Pressure is on to start mining the deep sea. Is it worth it?

Source:
CBC

Vancouver-based The Metals Company wants to be 1st to mine sea floor for critical minerals

By Lisa Johnson, CBC News

A sea cucumber is seen on the deep ocean floor in the Clarion-Clipperton Zone, an area of the Pacific Ocean where mining companies want to exploit polymetallic nodules rich in cobalt, nickel, copper and manganese. (Diva Amon and Craig Smith/Abyssal Baseline Project)

A battle is brewing over the future of the ocean floor that pits the fate of this little-known ecosystem against humanity's demand for critical minerals — and a Vancouver company is leading the charge.

The Metals Company (TMC), formerly known as DeepGreen Metals, wants to mine potato-sized rocks known as polymetallic nodules, which contain metals in demand for electric vehicles, solar panels and more. 

These nodules lay on the sea floor, some four to six kilometres below the surface and outside the jurisdiction of any country, where the regulatory body, the International Seabed Authority (ISA), has issued exploration permits but never allowed commercial mining.

Despite more than a decade of discussion, the ISA hasn't yet created regulations to let deep-sea mining happen.
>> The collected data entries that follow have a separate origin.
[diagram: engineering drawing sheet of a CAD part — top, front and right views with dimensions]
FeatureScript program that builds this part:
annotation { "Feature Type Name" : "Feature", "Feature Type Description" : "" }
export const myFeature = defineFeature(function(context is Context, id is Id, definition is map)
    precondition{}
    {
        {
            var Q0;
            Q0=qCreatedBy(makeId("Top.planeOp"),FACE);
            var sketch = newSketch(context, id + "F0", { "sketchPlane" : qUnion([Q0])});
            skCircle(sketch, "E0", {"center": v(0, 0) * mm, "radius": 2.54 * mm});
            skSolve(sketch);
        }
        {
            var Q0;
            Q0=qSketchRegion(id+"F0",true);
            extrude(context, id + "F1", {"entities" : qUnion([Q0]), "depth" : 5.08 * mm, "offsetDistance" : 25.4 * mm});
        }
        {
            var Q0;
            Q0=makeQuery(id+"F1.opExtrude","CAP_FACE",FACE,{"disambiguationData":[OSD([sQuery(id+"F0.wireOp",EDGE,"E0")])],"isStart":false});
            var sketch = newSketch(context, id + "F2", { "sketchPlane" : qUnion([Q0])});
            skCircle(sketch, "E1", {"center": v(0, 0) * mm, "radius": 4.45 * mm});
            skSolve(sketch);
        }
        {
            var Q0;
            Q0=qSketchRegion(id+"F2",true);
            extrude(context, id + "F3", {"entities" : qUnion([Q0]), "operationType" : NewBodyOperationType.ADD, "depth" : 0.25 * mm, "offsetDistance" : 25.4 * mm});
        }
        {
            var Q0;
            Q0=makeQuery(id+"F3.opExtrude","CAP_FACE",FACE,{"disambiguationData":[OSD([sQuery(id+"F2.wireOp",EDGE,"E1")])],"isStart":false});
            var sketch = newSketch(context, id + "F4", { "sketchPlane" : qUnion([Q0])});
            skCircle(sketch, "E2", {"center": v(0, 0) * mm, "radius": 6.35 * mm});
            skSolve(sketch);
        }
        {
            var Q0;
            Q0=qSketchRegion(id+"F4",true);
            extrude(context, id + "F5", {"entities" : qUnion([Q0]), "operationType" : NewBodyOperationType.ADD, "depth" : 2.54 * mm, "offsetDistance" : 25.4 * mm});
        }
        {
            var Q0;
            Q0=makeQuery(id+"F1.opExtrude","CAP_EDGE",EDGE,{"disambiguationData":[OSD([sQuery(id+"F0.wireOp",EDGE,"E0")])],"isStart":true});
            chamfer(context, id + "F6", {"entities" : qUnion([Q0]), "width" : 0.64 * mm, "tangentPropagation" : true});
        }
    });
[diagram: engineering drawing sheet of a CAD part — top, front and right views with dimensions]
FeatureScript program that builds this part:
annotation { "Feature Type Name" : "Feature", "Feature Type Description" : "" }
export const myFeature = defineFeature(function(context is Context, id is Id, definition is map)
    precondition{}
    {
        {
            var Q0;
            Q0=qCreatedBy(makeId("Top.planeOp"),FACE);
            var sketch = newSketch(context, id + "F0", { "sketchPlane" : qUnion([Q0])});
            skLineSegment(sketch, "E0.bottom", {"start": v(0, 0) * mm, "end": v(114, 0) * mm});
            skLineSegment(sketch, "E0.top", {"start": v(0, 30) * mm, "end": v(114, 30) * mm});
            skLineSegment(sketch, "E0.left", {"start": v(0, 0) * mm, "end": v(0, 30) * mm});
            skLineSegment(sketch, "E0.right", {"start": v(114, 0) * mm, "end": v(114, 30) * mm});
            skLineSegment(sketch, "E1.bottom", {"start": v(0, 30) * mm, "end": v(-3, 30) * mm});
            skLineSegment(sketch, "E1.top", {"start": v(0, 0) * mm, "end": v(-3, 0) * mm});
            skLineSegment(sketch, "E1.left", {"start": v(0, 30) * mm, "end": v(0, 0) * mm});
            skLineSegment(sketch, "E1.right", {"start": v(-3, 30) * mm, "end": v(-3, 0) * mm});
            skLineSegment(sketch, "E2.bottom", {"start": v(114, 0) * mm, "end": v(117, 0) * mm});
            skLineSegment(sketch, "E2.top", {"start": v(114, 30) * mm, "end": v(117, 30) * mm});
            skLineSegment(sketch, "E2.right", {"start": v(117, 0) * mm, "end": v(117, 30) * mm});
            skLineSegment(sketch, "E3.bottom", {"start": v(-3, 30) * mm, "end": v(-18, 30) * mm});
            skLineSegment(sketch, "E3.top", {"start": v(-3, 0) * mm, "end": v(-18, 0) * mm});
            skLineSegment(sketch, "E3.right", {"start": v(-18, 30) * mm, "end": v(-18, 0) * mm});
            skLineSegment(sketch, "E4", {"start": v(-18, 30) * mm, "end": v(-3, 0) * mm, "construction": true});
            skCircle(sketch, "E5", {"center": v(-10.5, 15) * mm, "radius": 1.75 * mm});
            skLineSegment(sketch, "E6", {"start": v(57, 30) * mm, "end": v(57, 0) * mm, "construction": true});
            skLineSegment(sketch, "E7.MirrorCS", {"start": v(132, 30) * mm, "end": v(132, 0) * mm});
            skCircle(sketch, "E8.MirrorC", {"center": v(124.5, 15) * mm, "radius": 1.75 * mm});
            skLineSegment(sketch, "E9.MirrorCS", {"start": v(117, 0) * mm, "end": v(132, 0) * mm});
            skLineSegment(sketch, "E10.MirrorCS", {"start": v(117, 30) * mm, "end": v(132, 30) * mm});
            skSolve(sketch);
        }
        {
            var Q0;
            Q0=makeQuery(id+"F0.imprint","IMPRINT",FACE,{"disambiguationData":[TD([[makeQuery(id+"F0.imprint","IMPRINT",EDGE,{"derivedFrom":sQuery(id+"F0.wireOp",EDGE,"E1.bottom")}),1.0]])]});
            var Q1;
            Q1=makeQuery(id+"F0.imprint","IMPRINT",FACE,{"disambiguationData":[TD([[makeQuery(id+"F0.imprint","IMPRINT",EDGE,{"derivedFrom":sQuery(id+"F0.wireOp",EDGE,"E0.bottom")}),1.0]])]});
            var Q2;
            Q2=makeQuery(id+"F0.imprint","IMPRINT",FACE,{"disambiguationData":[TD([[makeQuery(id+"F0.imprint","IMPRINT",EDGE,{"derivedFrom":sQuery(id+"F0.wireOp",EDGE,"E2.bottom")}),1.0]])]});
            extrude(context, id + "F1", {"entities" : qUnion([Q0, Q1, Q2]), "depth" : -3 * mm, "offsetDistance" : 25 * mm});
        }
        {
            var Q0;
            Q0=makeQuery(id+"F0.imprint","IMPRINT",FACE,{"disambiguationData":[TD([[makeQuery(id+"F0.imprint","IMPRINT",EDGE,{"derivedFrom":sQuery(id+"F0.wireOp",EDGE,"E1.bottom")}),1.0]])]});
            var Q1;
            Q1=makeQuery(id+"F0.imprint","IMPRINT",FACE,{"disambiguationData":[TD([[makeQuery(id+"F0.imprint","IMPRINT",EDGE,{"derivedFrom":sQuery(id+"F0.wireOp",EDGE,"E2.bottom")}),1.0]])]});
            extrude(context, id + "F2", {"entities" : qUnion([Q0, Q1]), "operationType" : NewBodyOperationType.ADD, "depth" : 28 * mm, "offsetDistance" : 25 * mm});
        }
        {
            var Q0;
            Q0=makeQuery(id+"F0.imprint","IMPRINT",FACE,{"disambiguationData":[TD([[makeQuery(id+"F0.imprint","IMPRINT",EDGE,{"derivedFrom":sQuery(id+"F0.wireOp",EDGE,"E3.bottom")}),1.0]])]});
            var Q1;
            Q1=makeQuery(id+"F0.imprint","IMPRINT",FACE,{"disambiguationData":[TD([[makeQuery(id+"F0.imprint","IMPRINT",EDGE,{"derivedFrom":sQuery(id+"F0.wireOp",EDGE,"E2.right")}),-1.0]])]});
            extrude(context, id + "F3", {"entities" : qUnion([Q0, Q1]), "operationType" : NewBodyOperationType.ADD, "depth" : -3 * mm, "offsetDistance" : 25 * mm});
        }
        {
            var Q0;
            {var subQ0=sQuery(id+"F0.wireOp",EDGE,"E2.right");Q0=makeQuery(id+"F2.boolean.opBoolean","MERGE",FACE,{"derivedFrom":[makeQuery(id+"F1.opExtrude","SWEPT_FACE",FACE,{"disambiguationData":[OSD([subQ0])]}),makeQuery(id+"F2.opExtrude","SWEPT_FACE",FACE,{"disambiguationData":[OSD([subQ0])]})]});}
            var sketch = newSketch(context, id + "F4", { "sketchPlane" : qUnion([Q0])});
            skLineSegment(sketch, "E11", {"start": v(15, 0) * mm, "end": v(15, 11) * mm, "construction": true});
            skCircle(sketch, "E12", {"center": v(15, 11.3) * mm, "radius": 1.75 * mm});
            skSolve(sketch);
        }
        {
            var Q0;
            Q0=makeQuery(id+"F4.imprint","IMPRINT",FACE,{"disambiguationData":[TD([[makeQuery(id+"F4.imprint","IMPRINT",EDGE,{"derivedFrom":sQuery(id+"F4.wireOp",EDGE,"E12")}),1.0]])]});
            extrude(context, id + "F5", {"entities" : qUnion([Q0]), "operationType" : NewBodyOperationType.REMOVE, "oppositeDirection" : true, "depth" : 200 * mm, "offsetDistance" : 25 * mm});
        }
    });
But last year, the tiny Pacific Island nation of Nauru, in partnership with TMC, triggered a U.N. treaty provision called the two-year rule that will force the ISA to establish regulations or "provisionally" allow mining anyway in less than a year from now — by July 9, 2023.

While TMC and other firms eager to mine argue deep-sea metals are urgently needed for the clean-energy transition, those opposed — including environmental groups and a trio of Pacific nations — say moving too quickly is likely to risk a sea floor ecosystem that's been millenia in the making.